TRY IT: Please give an exact copy of every line from the one holding "- potted succulent [832,444,859,476]" through the final line of the records below.

**********

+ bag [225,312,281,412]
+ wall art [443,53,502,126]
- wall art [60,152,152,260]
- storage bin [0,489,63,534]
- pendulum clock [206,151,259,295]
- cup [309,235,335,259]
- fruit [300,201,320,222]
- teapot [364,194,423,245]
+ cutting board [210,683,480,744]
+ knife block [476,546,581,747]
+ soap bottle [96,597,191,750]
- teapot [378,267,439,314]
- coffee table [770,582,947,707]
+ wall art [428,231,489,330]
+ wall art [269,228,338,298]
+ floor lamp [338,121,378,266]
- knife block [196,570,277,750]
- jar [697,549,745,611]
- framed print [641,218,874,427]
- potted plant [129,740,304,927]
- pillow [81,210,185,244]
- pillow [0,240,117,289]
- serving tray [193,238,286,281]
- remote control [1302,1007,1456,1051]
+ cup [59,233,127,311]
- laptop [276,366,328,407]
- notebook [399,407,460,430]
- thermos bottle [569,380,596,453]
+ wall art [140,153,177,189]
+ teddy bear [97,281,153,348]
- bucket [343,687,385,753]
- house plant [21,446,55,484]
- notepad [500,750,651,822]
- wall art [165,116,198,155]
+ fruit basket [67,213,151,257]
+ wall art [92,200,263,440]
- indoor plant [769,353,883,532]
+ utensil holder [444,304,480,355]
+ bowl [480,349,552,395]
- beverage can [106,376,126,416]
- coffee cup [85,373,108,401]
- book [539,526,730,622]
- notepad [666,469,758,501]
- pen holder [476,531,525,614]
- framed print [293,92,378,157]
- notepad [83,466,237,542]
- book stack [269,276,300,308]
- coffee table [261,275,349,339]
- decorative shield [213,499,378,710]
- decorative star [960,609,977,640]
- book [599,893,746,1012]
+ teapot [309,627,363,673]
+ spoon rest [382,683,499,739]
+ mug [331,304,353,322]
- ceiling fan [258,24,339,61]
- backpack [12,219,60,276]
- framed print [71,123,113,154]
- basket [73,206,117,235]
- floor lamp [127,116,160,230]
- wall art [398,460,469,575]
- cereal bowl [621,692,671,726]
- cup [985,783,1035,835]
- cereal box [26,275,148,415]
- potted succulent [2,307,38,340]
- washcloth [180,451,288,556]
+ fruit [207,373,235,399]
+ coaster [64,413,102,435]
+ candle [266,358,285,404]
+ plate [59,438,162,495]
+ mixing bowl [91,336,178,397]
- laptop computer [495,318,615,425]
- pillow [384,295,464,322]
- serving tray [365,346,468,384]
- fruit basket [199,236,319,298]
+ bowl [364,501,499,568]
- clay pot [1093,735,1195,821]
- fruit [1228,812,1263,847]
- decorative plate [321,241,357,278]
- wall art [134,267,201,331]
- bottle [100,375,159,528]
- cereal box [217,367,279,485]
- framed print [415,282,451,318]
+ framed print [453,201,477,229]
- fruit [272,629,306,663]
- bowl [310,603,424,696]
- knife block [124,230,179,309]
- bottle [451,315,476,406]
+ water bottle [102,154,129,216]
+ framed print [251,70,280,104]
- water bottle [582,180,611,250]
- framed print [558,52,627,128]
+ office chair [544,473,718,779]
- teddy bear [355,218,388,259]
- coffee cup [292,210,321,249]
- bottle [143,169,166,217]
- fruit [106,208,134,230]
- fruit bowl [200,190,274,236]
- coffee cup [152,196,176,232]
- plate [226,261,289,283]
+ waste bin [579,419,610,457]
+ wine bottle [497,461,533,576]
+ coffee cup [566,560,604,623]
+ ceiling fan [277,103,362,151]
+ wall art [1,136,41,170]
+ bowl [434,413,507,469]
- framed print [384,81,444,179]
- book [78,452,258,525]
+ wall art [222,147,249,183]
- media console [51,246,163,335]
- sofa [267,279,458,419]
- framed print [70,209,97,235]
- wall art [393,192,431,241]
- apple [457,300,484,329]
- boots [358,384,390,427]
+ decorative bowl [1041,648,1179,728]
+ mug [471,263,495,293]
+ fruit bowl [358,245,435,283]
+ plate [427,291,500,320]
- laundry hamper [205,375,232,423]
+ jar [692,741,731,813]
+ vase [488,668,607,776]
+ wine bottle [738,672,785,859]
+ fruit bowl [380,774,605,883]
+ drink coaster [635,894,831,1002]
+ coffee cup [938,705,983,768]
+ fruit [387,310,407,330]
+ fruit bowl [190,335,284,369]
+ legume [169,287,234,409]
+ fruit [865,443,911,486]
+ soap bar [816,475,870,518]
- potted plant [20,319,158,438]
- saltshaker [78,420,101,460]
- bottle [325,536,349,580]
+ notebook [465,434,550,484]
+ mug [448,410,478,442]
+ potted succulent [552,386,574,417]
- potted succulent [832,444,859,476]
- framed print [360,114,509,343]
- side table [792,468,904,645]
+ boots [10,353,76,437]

**********

RESULT:
- potted succulent [832,444,859,476]
- framed print [360,114,509,343]
- side table [792,468,904,645]
+ boots [10,353,76,437]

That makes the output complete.